Challenge: Can you return every one of the records below word for word, leaving the pictures out?
* * *
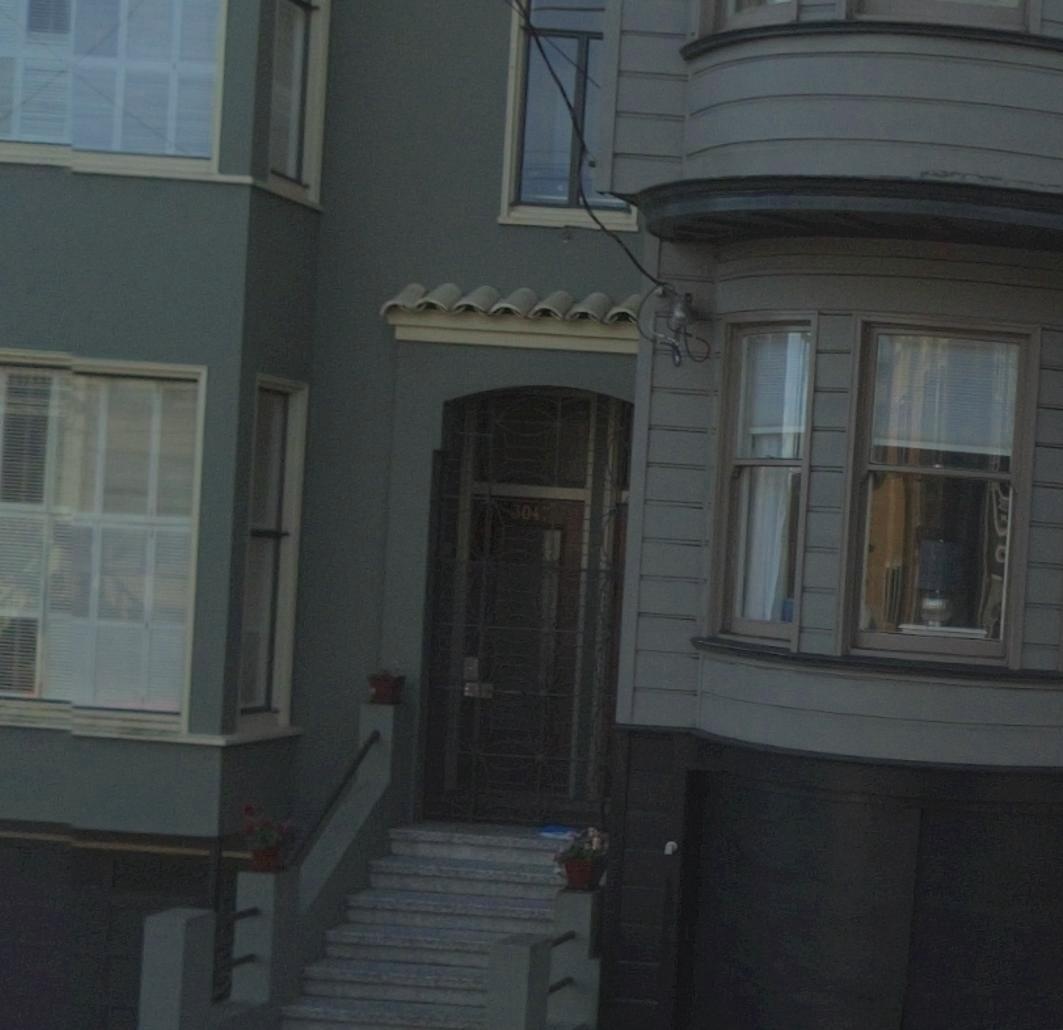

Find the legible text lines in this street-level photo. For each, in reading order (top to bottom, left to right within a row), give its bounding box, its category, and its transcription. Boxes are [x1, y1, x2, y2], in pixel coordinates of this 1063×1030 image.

[508, 501, 555, 525] StreetNumber: 3047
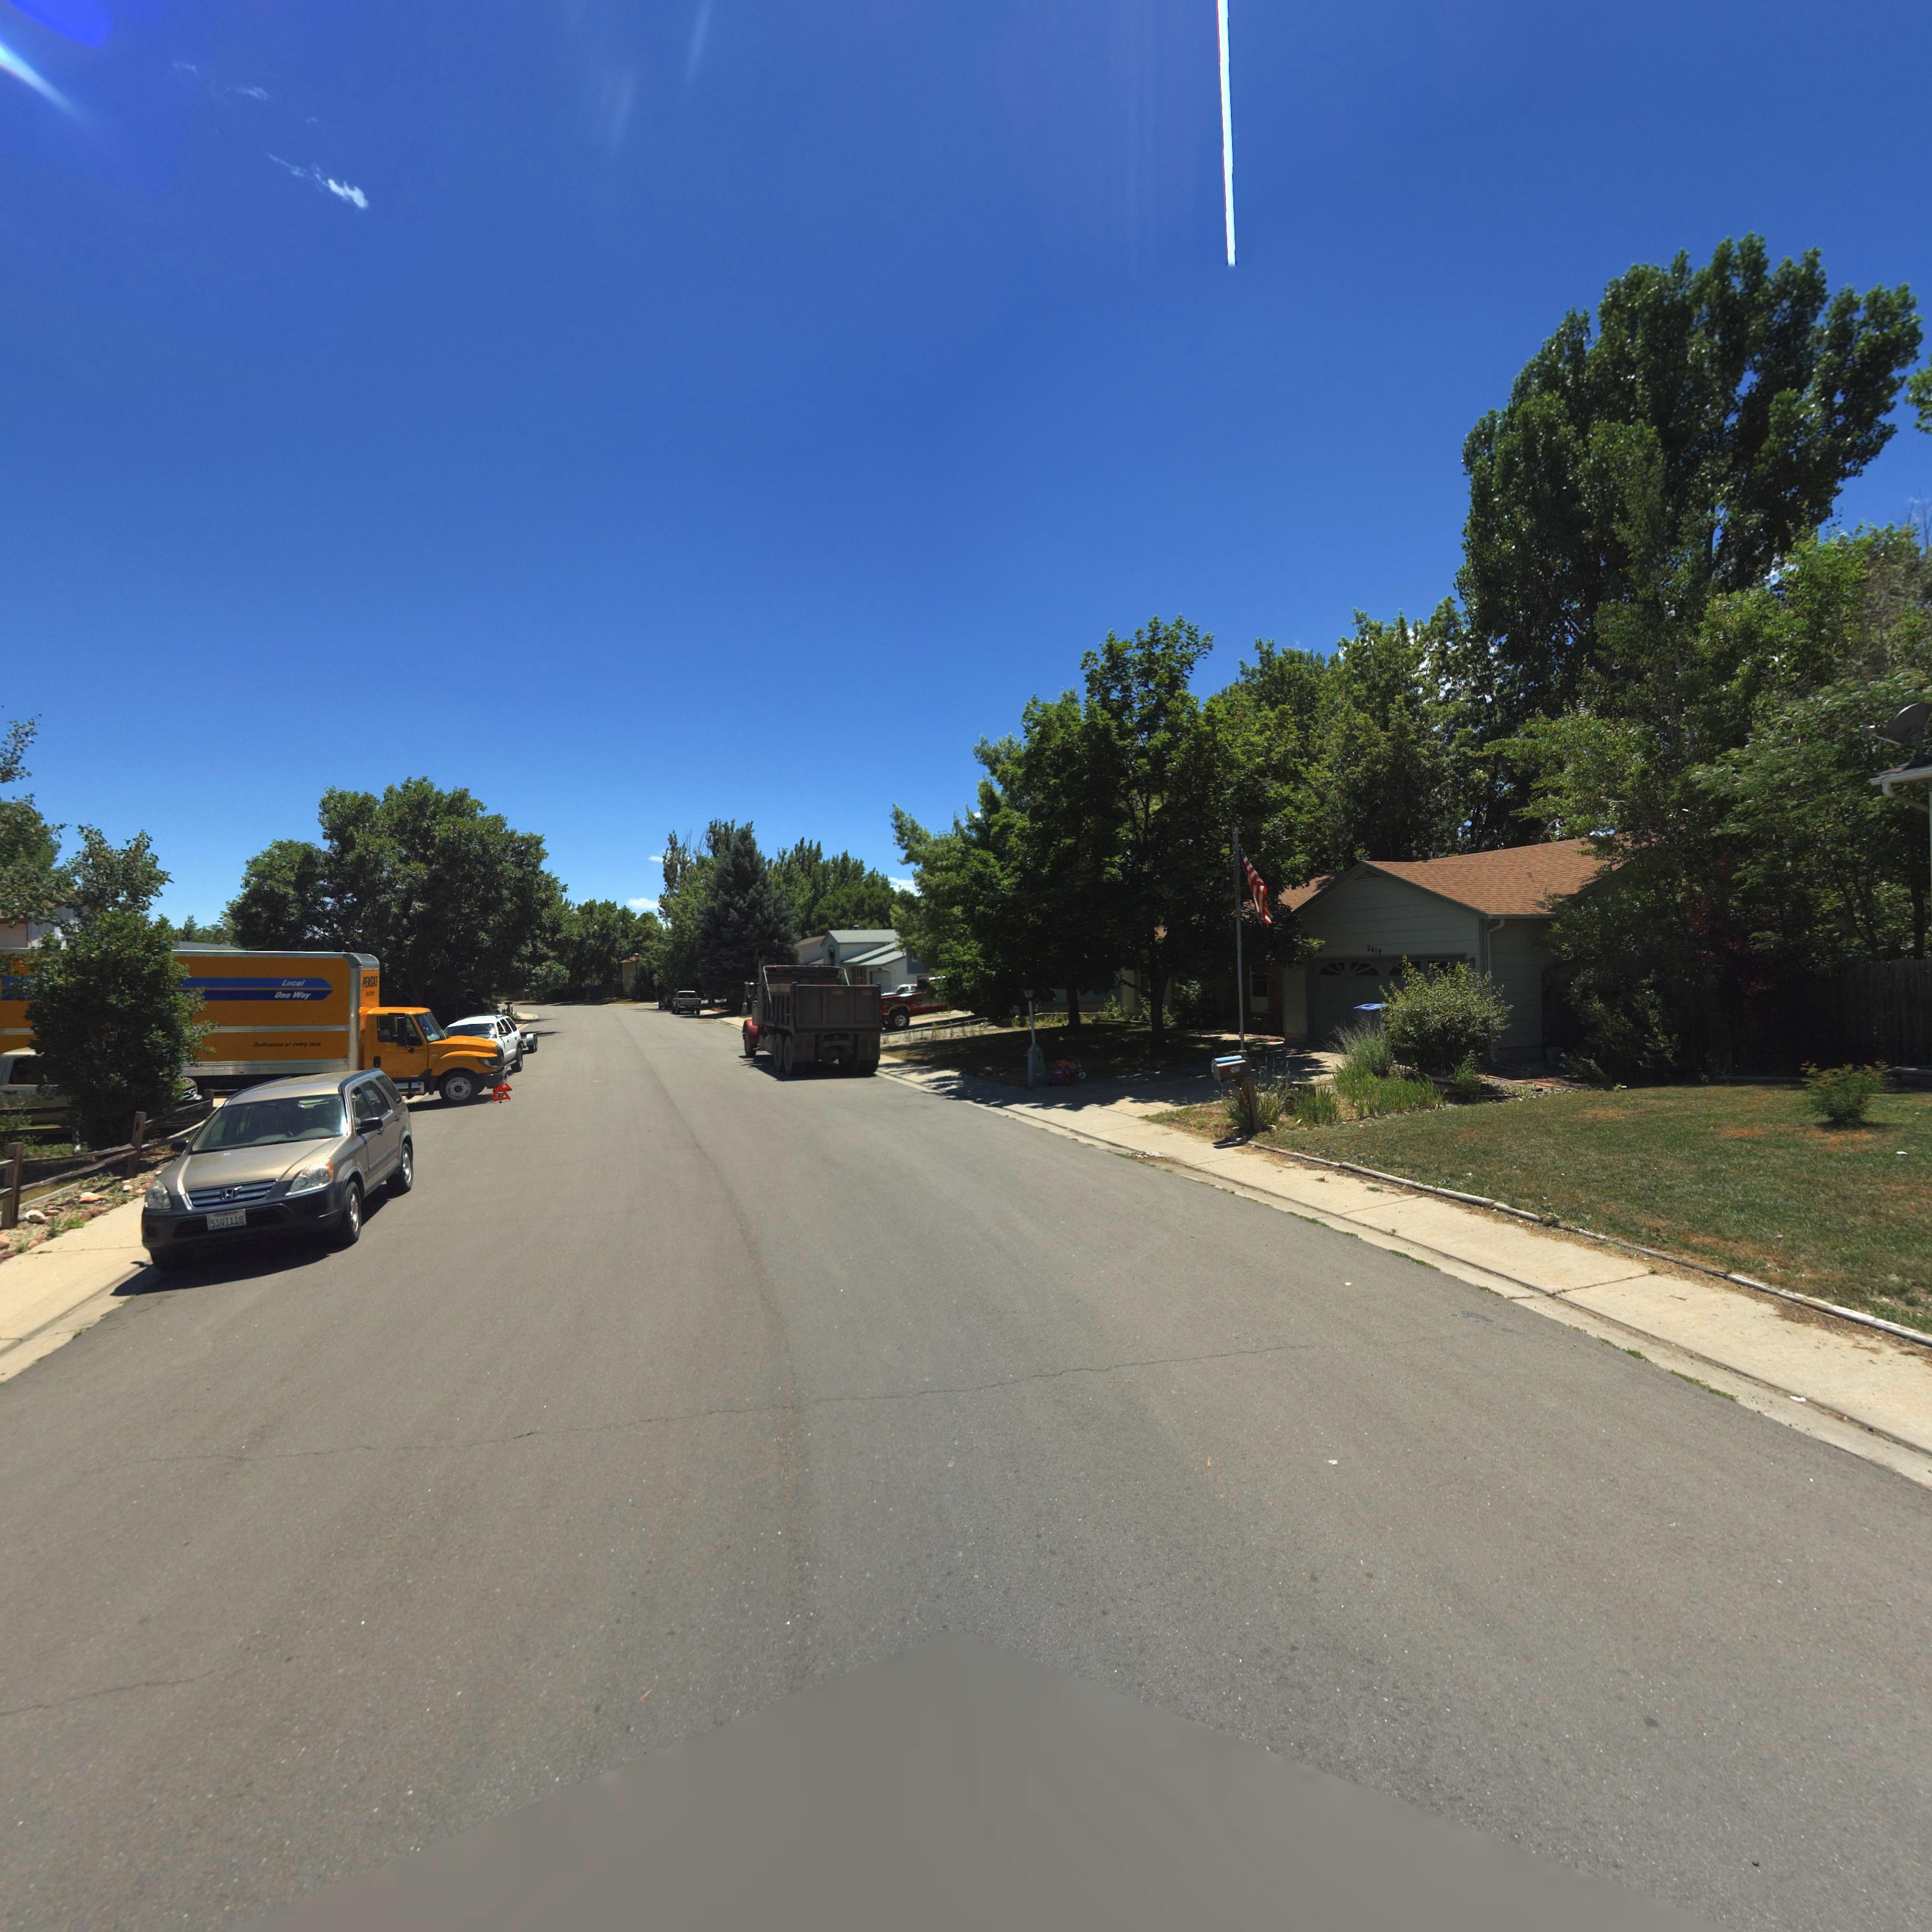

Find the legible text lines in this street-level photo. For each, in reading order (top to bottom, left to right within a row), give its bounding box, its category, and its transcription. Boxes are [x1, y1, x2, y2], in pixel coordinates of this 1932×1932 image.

[1366, 944, 1383, 956] StreetNumber: 2419
[1230, 1066, 1240, 1073] StreetNumber: 24**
* * *
Task answer:
Find the legible text lines in this street-level photo. For each, in reading order (top to bottom, left to right within a row), give its bounding box, its category, and its transcription. Boxes are [x1, y1, x2, y2], in pixel coordinates of this 1063×1030 image.

[508, 501, 555, 525] StreetNumber: 3047

Find the legible text lines in this street-level photo. For each, in reading order (top to bottom, left to right within a row), give its bounding box, its category, and its transcription. Boxes are [x1, y1, x2, y2], in pixel coordinates of this 1932×1932 image.

[1366, 944, 1383, 956] StreetNumber: 2419
[1230, 1066, 1240, 1073] StreetNumber: 24**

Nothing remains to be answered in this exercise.